## Tarefa 1
Apresente como tabela Markdown, com as colunas Nº e Conteúdo, as linhas dos registros que começam na que contém "Pasta de aluminio con base DEG para" e terminam depois da que contém "9 Jula, 2025". Omita as linhas em branco e deixe as imagens fora da resposta.

“O universal é o local sem paredes.” (Miguel Torga) "Escrever é um ato de liberdade." (Antônio Callado) "Embora nem todo filho da puta seja censor,todo censor é filho da puta." (Julio Saraiva)

quinta-feira, 23 de dezembro de 2010

SEGUNDA CRÔNICA DE NATAL

"Hoje à noite é jovem; da morte, apenas 
Nascemos,  imensamente."

- Vinícius de Moraes, Poema de Natal -

Meus natais nunca foram felizes. Sempre tive tudo, é verdade. Mas jamais me apeteceram as festas natalinas.
Como já disse numa crônica anterior, nessas ocasiões eu me trancava no quarto. E era um deus-nos-acuda pra me tirarem de lá. Não queria comer, não queria presentes, não queria nada. Queria ficar a sós comigo mesmo. E eu tinha apenas seis anos.

## Dados de origem
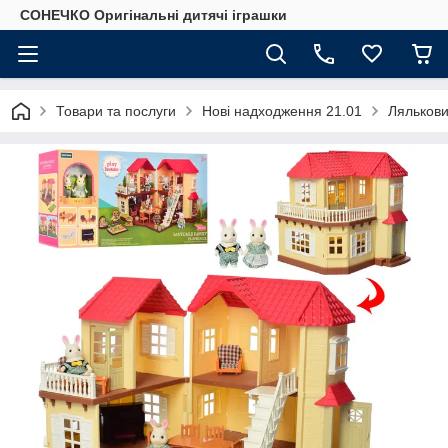
СОНЕЧКО Оригінальні дитячі іграшки
Товари та послуги
Нові надходження 21.01
Ляльковий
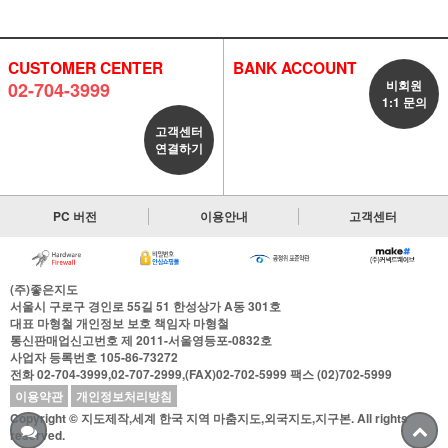
CUSTOMER CENTER
BANK ACCOUNT
비회원
02-704-3999
1:1 문의
고객센터
연결하기
PC 버전
이용안내
고객센터
(주)좋은지도
서울시 구로구 경인로 55길 51 한성상가 A동 301호
대표
마형철
개인정보 보호 책임자
마형철
통신판매업신고번호
제 2011-서울영등포-0832호
사업자 등록번호
105-86-73272
전화
02-704-3999,02-707-2999,(FAX)02-702-5999
팩스
(02)702-5999
이용약관
개인정보처리방침
Copyright © 지도제작,세계 한국 지역 마춤지도,외국지도,지구본. All rights
reserved.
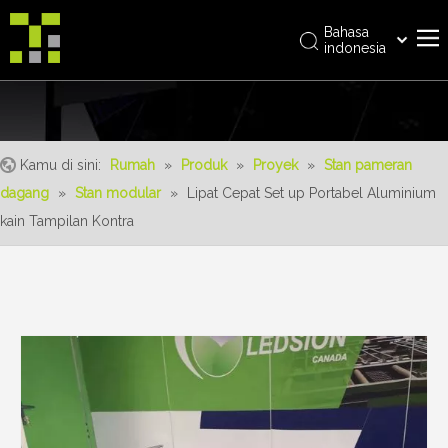
Bahasa
indonesia
العربية
Rumah
Italiano
日本語
Tentang kami
Pусский
Kamu di sini:
Rumah
»
Produk
»
Proyek
»
Stan pameran
Produk
Nederlands
dagang
»
Stan modular
»
Lipat Cepat Set up Portabel Aluminium
realisasi
Português
kain Tampilan Kontra
Deutsch
Layanan
Français
Keuntungan
Español
Berita
简体中文
English
Hubungi kami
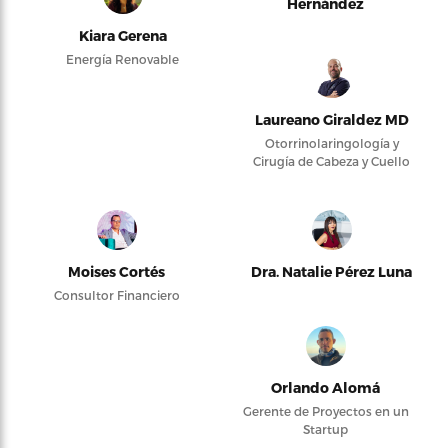
Hernández
Kiara Gerena
Energía Renovable
Laureano Giraldez MD
Otorrinolaringología y
Cirugía de Cabeza y Cuello
Moises Cortés
Dra. Natalie Pérez Luna
Consultor Financiero
Orlando Alomá
Gerente de Proyectos en un
Startup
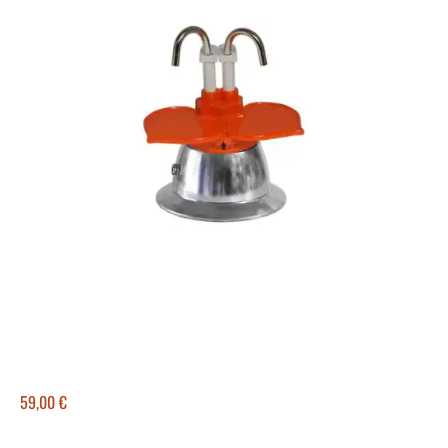
59,00
€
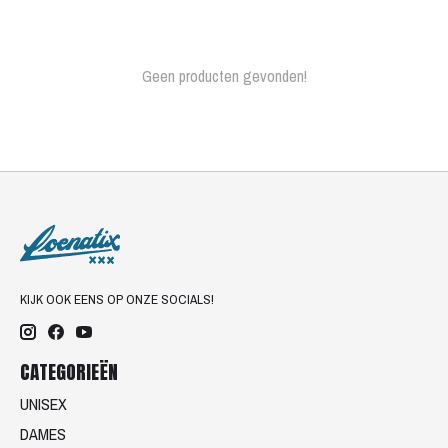
Geen producten gevonden!
KIJK OOK EENS OP ONZE SOCIALS!
CATEGORIEËN
UNISEX
DAMES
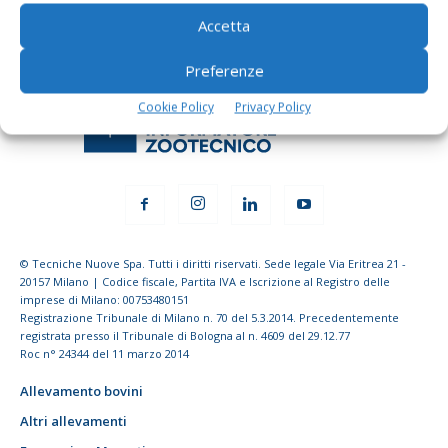
Accetta
Preferenze
Cookie Policy
Privacy Policy
© Tecniche Nuove Spa. Tutti i diritti riservati. Sede legale Via Eritrea 21 -
20157 Milano | Codice fiscale, Partita IVA e Iscrizione al Registro delle
imprese di Milano: 00753480151
Registrazione Tribunale di Milano n. 70 del 5.3.2014. Precedentemente
registrata presso il Tribunale di Bologna al n. 4609 del 29.12.77
Roc n° 24344 del 11 marzo 2014
Allevamento bovini
Altri allevamenti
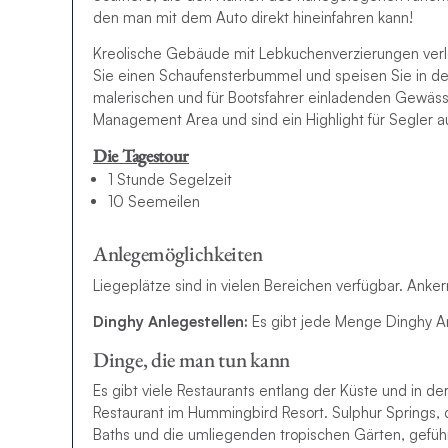
den man mit dem Auto direkt hineinfahren kann!
Kreolische Gebäude mit Lebkuchenverzierungen ver
Sie einen Schaufensterbummel und speisen Sie in de
malerischen und für Bootsfahrer einladenden Gewäss
Management Area und sind ein Highlight für Segler auf
Die Tagestour
1 Stunde Segelzeit
10 Seemeilen
Anlegemöglichkeiten
Liegeplätze sind in vielen Bereichen verfügbar.
A
nker
Dinghy Anlegestellen:
Es gibt jede Menge Dinghy An
Dinge, die man tun kann
Es gibt viele Restaurants entlang der Küste und in d
Restaurant im Hummingbird Resort. Sulphur Springs,
Baths und die umliegenden tropischen Gärten, gef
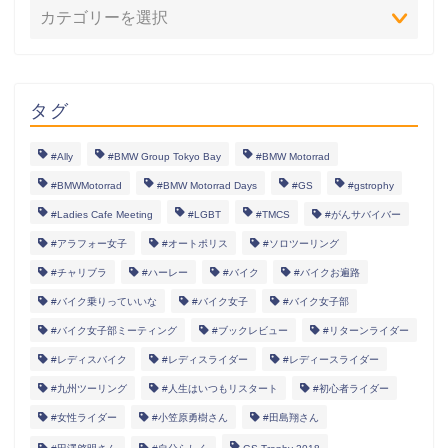
タグ
#Ally
#BMW Group Tokyo Bay
#BMW Motorrad
#BMWMotorrad
#BMW Motorrad Days
#GS
#gstrophy
#Ladies Cafe Meeting
#LGBT
#TMCS
#がんサバイバー
#アラフォー女子
#オートポリス
#ソロツーリング
#チャリブラ
#ハーレー
#バイク
#バイクお遍路
#バイク乗りっていいな
#バイク女子
#バイク女子部
#バイク女子部ミーティング
#ブックレビュー
#リターンライダー
#レディスバイク
#レディスライダー
#レディースライダー
#九州ツーリング
#人生はいつもリスタート
#初心者ライダー
#女性ライダー
#小笠原勇樹さん
#田島翔さん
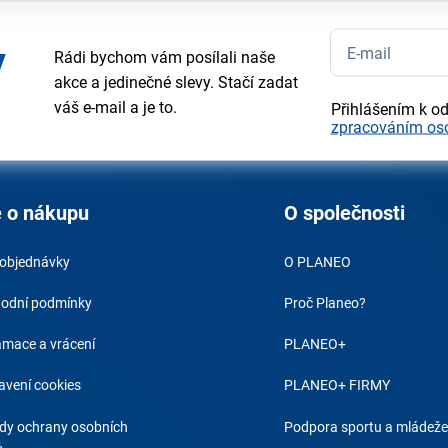
y
Rádi bychom vám posílali naše
akce a jedinečné slevy. Stačí zadat
váš e-mail a je to.
Přihlášením k o
zpracováním os
 o nákupu
O společnosti
 objednávky
O PLANEO
odní podmínky
Proč Planeo?
amace a vrácení
PLANEO+
avení cookies
PLANEO+ FIRMY
dy ochrany osobních
Podpora sportu a mládeže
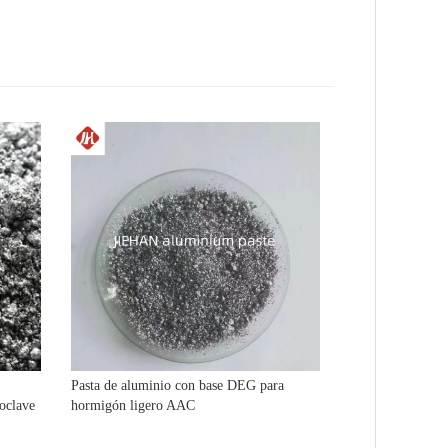
Pasta de aluminio con base DEG para
toclave
hormigón ligero AAC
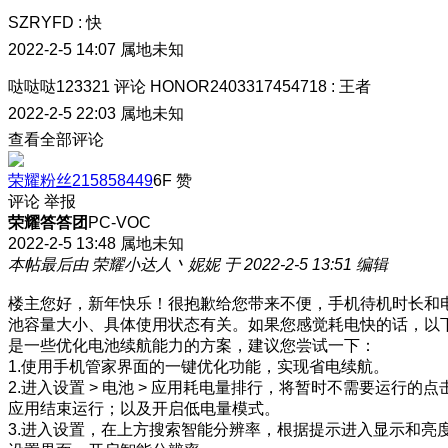
SZRYFD
:
快
2022-2-5 14:07
属地未知
哒哒哒123321
评论
HONOR2403317454718
:
王者
2022-2-5 22:03
属地未知
查看全部评论
荣耀粉丝215858449
6F
赞
评论
举报
荣耀答答团
PC-VOC
2022-2-5 13:48
属地未知
本帖最后由 荣耀小达人丶妮妮 于 2022-2-5 13:51 编辑
楼主您好，新年快乐！很抱歉给您带来不便，手机待机时长和
池容量大小、具体使用状态有关。如果您感觉耗电快的话，以
是一些优化电池续航能力的方案，建议您尝试一下：
1.使用手机管家界面的一键优化功能，实现省电续航。
2.进入设置 > 电池 > 应用耗电量排行，将暂时不需要运行的点
应用结束运行；以及开启低电量模式。
3.进入设置，在上方搜索智能分辨率，根据提示进入显示和亮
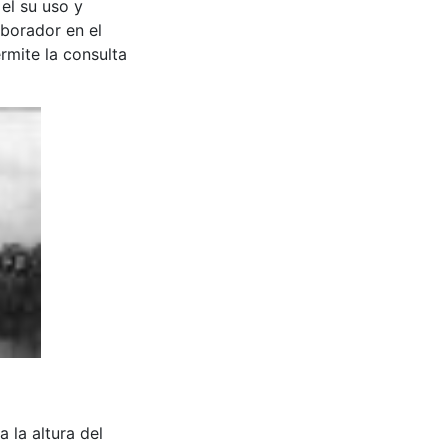
 el su uso y
aborador en el
rmite la consulta
a la altura del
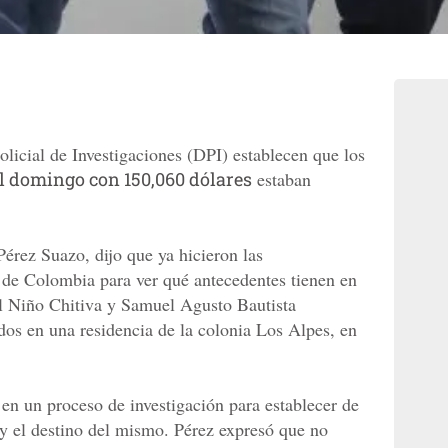
licial de Investigaciones (DPI) establecen que los
l domingo con 150,060 dólares
estaban
Pérez Suazo, dijo que ya hicieron las
 de Colombia para ver qué antecedentes tienen en
l Niño Chitiva y Samuel Agusto Bautista
os en una residencia de la colonia Los Alpes, en
 en un proceso de investigación para establecer de
y el destino del mismo. Pérez expresó que no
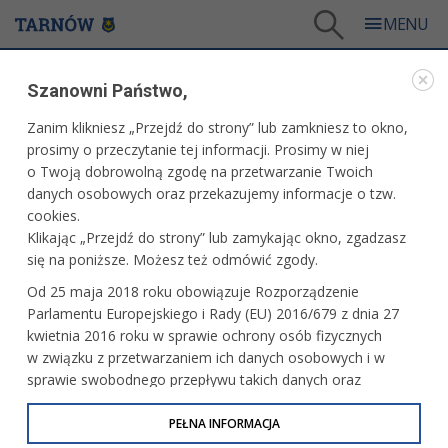
Tarnów
/
Dla mieszkańców
/
Galerie zdjęć
/
Sport
/
Galeria - Sport 2013
/
Szanowni Państwo,
Zawody jeździeckie w Klikowej
Zanim klikniesz „Przejdź do strony” lub zamkniesz to okno,
WARTO ZOBACZYĆ
prosimy o przeczytanie tej informacji. Prosimy w niej
o Twoją dobrowolną zgodę na przetwarzanie Twoich
ZAWODY JEŹDZIECKIE W KLIKOWEJ
danych osobowych oraz przekazujemy informacje o tzw.
cookies.
20-21 lipca 2013 r.fot. Jeremiasz Filip
Klikając „Przejdź do strony” lub zamykając okno, zgadzasz
się na poniższe. Możesz też odmówić zgody.
Od 25 maja 2018 roku obowiązuje Rozporządzenie
Parlamentu Europejskiego i Rady (EU) 2016/679 z dnia 27
kwietnia 2016 roku w sprawie ochrony osób fizycznych
w związku z przetwarzaniem ich danych osobowych i w
sprawie swobodnego przepływu takich danych oraz
uchylenia dyrektywy 95/46/WE (określane jako RODO, GDPR
lub Ogólne Rozporządzenie o Ochronie Danych
PEŁNA INFORMACJA
Osobowych). Celem RODO jest ujednolicenie zasad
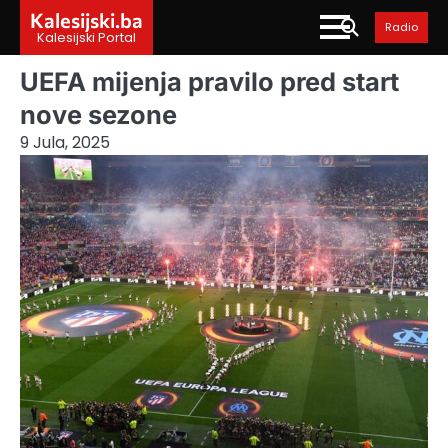
Skip
Kalesijski.ba
Radio
to
Kalesijski Portal
content
UEFA mijenja pravilo pred start
nove sezone
9 Jula, 2025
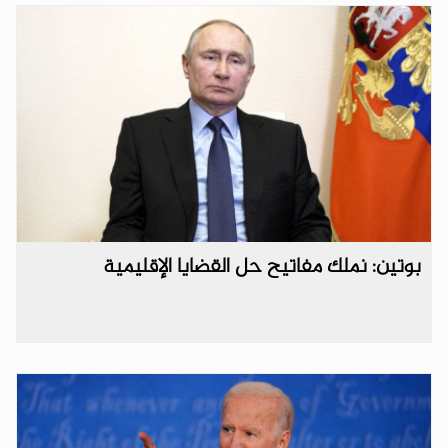
بوتين: نملك مفاتيح حل القضايا الإقليمية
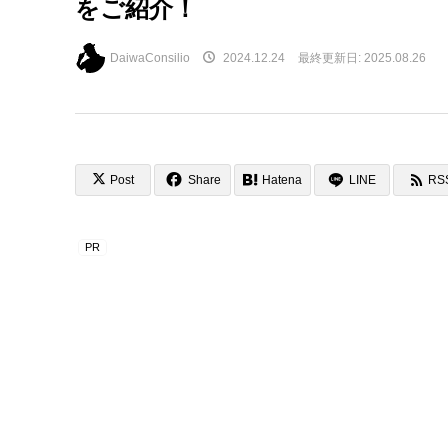
をご紹介！
DaiwaConsilio
2024.12.24
最終更新日:
2025.08.26
Post
Share
Hatena
LINE
RS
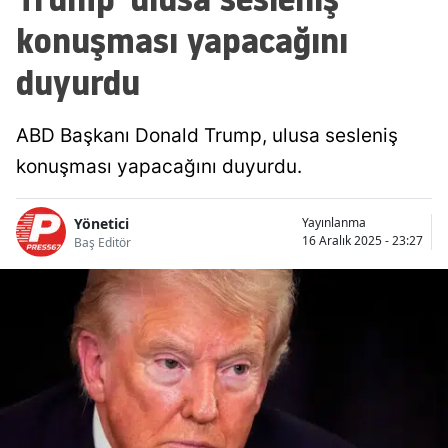
konuşması yapacağını
duyurdu
ABD Başkanı Donald Trump, ulusa sesleniş
konuşması yapacağını duyurdu.
Yönetici
Yayınlanma
16 Aralık 2025 - 23:27
Baş Editör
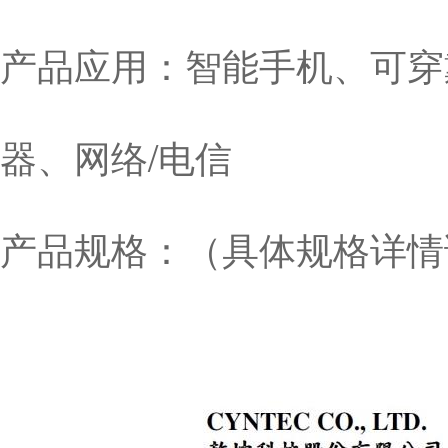
产品应用：智能手机、可穿
器、网络/电信
产品规格：（具体规格详情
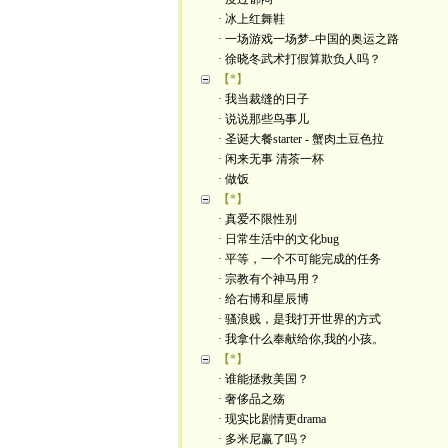
· 冰上红舞鞋
· 一场游戏一场梦–中国的奥运之路
· 徐晓冬武术打假算欺负人吗？
【*】
· 我当裁缝的日子
· 说说那些鸟事儿
· 圣诞大餐starter - 蟹肉土豆色拉
· 闲来无事 清茶一杯
· 做饭
【*】
· 真爱不限性别
· 日常生活中的文化bug
· 平等，一个不可能完成的任务
· 宗教有个神马用？
· 给右博和星辰博
· 骚浪贱，是我打开世界的方式
· 我拿什么奉献给你,我的小孩。
【*】
· 谁能拯救美国？
· 奢侈品之殇
· 现实比剧情更drama
· 多米尼赢了吗？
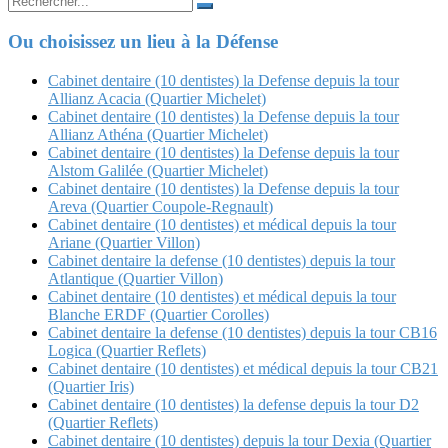
for:
Ou choisissez un lieu à la Défense
Cabinet dentaire (10 dentistes) la Defense depuis la tour
Allianz Acacia (Quartier Michelet)
Cabinet dentaire (10 dentistes) la Defense depuis la tour
Allianz Athéna (Quartier Michelet)
Cabinet dentaire (10 dentistes) la Defense depuis la tour
Alstom Galilée (Quartier Michelet)
Cabinet dentaire (10 dentistes) la Defense depuis la tour
Areva (Quartier Coupole-Regnault)
Cabinet dentaire (10 dentistes) et médical depuis la tour
Ariane (Quartier Villon)
Cabinet dentaire la defense (10 dentistes) depuis la tour
Atlantique (Quartier Villon)
Cabinet dentaire (10 dentistes) et médical depuis la tour
Blanche ERDF (Quartier Corolles)
Cabinet dentaire la defense (10 dentistes) depuis la tour CB16
Logica (Quartier Reflets)
Cabinet dentaire (10 dentistes) et médical depuis la tour CB21
(Quartier Iris)
Cabinet dentaire (10 dentistes) la defense depuis la tour D2
(Quartier Reflets)
Cabinet dentaire (10 dentistes) depuis la tour Dexia (Quartier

## Tarefa 2
Responda, com base na crônica:
(a) De que poema vêm os versos citados no início?
(b) Que idade o autor tinha quando se trancava no quarto no Natal?
(c) Em que data a crônica foi publicada?

## Resposta escrita 1
| Nº | Conteúdo |
|---|---|
| 1 | Pasta de aluminio con base DEG para |
| 2 | toclave |
| 3 | hormigón ligero AAC |
| 4 | SZRYFD |
| 5 | : |
| 6 | 快 |
| 7 | 2022-2-5 14:07 |
| 8 | 属地未知 |
| 9 | 哒哒哒123321 |
| 10 | 评论 |
| 11 | HONOR2403317454718 |
| 12 | : |
| 13 | 王者 |
| 14 | 2022-2-5 22:03 |
| 15 | 属地未知 |
| 16 | 查看全部评论 |
| 17 | 荣耀粉丝215858449 |
| 18 | 6F |
| 19 | 赞 |
| 20 | 评论 |
| 21 | 举报 |
| 22 | 荣耀答答团 |
| 23 | PC-VOC |
| 24 | 2022-2-5 13:48 |
| 25 | 属地未知 |
| 26 | 本帖最后由 荣耀小达人丶妮妮 于 2022-2-5 13:51 编辑 |
| 27 | 楼主您好，新年快乐！很抱歉给您带来不便，手机待机时长和 |
| 28 | 池容量大小、具体使用状态有关。如果您感觉耗电快的话，以 |
| 29 | 是一些优化电池续航能力的方案，建议您尝试一下： |
| 30 | 1.使用手机管家界面的一键优化功能，实现省电续航。 |
| 31 | 2.进入设置 > 电池 > 应用耗电量排行，将暂时不需要运行的点 |
| 32 | 应用结束运行；以及开启低电量模式。 |
| 33 | 3.进入设置，在上方搜索智能分辨率，根据提示进入显示和亮 |
| 34 |  el su uso y |
| 35 | aborador en el |
| 36 | rmite la consulta |
| 37 | a la altura del |
| 38 | licial de Investigaciones (DPI) establecen que los |
| 39 | l domingo con 150,060 dólares |
| 40 | estaban |
| 41 | Pérez Suazo, dijo que ya hicieron las |
| 42 |  de Colombia para ver qué antecedentes tienen en |
| 43 | l Niño Chitiva y Samuel Agusto Bautista |
| 44 | os en una residencia de la colonia Los Alpes, en |
| 45 |  en un proceso de investigación para establecer de |
| 46 | y el destino del mismo. Pérez expresó que no |
| 47 | Tarnów |
| 48 | / |
| 49 | Dla mieszkańców |
| 50 | / |
| 51 | Galerie zdjęć |
| 52 | / |
| 53 | Sport |
| 54 | / |
| 55 | Galeria - Sport 2013 |
| 56 | / |
| 57 | Szanowni Państwo, |
| 58 | Zawody jeździeckie w Klikowej |
| 59 | Zanim klikniesz „Przejdź do strony” lub zamkniesz to okno, |
| 60 | WARTO ZOBACZYĆ |
| 61 | prosimy o przeczytanie tej informacji. Prosimy w niej |
| 62 | o Twoją dobrowolną zgodę na przetwarzanie Twoich |
| 63 | ZAWODY JEŹDZIECKIE W KLIKOWEJ |
| 64 | danych osobowych oraz przekazujemy informacje o tzw. |
| 65 | cookies. |
| 66 | 20-21 lipca 2013 r.fot. Jeremiasz Filip |
| 67 | Klikając „Przejdź do strony” lub zamykając okno, zgadzasz |
| 68 | się na poniższe. Możesz też odmówić zgody. |
| 69 | Od 25 maja 2018 roku obowiązuje Rozporządzenie |
| 70 | Parlamentu Europejskiego i Rady (EU) 2016/679 z dnia 27 |
| 71 | kwietnia 2016 roku w sprawie ochrony osób fizycznych |
| 72 | w związku z przetwarzaniem ich danych osobowych i w |
| 73 | sprawie swobodnego przepływu takich danych oraz |
| 74 | uchylenia dyrektywy 95/46/WE (określane jako RODO, GDPR |
| 75 | lub Ogólne Rozporządzenie o Ochronie Danych |
| 76 | PEŁNA INFORMACJA |
| 77 | Osobowych). Celem RODO jest ujednolicenie zasad |
| 78 | Skip |
| 79 | Kalesijski.ba |
| 80 | Radio |
| 81 | to |
| 82 | Kalesijski Portal |
| 83 | content |
| 84 | UEFA mijenja pravilo pred start |
| 85 | nove sezone |
| 86 | 9 Jula, 2025 |

## Resposta escrita 2
(a) Do "Poema de Natal", de Vinícius de Moraes.
(b) Seis anos.
(c) Quinta-feira, 23 de dezembro de 2010.